In related news, Isakson and U.S. Rep. Tom Graves (R-Ranger) have introduced the HOME Act, a bill to allow Americans to make withdrawals from their retirement accounts to pay their mortgage.

The HOME Act allows a taxpayer to withdraw money from a qualified retirement plan penalty-free to make mortgage payments toward his primary residence with a lifetime cap of $50,000 or one-half of the present value of one’s 401(k) account, whichever is smaller, so long as those funds are used for that purpose within 120 days of withdrawal. Deferred income tax otherwise due on those withdrawals would still be due to the Internal Revenue Service.
There are presently only two legal reasons to withdrawal from a 401(k) without incurring a 10 percent penalty: for medical emergency or a college education, Isakson said.
The Isakson/Graves proposal would allow for a third penalty-free option for withdrawing. The bill is currently in the Senate Finance Committee.
“It’s going to be a little tougher because there are a lot of people that don’t want to broaden the use, but it sure makes a lot of sense to me to allow somebody to use their own money to reduce the debt on their biggest investment, which is their house, and when the house comes back in value they protected an equity that they temporarily lost because of the economy,” he said.
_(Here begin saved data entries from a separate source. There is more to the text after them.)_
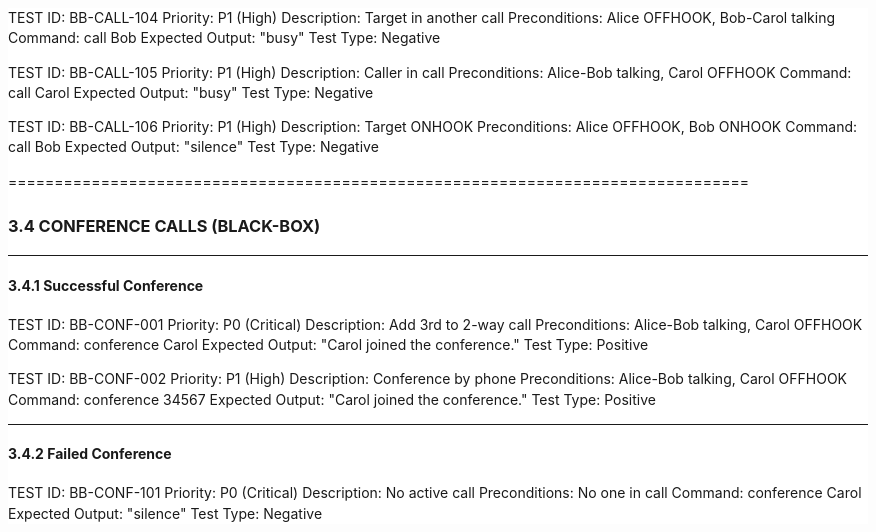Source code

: TEST ID: BB-CALL-104
Priority: P1 (High)
Description: Target in another call
Preconditions: Alice OFFHOOK, Bob-Carol talking
Command: call Bob
Expected Output: "busy"
Test Type: Negative

TEST ID: BB-CALL-105
Priority: P1 (High)
Description: Caller in call
Preconditions: Alice-Bob talking, Carol OFFHOOK
Command: call Carol
Expected Output: "busy"
Test Type: Negative

TEST ID: BB-CALL-106
Priority: P1 (High)
Description: Target ONHOOK
Preconditions: Alice OFFHOOK, Bob ONHOOK
Command: call Bob
Expected Output: "silence"
Test Type: Negative

================================================================================

### 3.4 CONFERENCE CALLS (BLACK-BOX)

--------------------------------------------------------------------------------

#### 3.4.1 Successful Conference

TEST ID: BB-CONF-001
Priority: P0 (Critical)
Description: Add 3rd to 2-way call
Preconditions: Alice-Bob talking, Carol OFFHOOK
Command: conference Carol
Expected Output: "Carol joined the conference."
Test Type: Positive

TEST ID: BB-CONF-002
Priority: P1 (High)
Description: Conference by phone
Preconditions: Alice-Bob talking, Carol OFFHOOK
Command: conference 34567
Expected Output: "Carol joined the conference."
Test Type: Positive

--------------------------------------------------------------------------------

#### 3.4.2 Failed Conference

TEST ID: BB-CONF-101
Priority: P0 (Critical)
Description: No active call
Preconditions: No one in call
Command: conference Carol
Expected Output: "silence"
Test Type: Negative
Isakson said he understands the objection from critics concerned with lifting restrictions on the use of such accounts.
“But think about this,” he said. “You get foreclosed on your principal residence, you have destroyed your credit for seven years, greatly diminished it for a lifetime. You’re going to pay much higher interest rates because you had a foreclosure. To the contrary, if you’re able to stabilize your loan, reduce your principal, stay in your house, your credit rating remains high, your interest cost remains low, and when the markets come back you recover your equity.”
Both proposals are designed to help citizens get through the recession.
“A lot of people are losing their homes, and there are going to be a lot of people who will lose their homes because of foreclosure, but there also are ways that you can help these people without using taxpayer money and allowing them the flexibility to use their own or giving them a break like the refinance rates, so I’m trying to help the voters,” he said.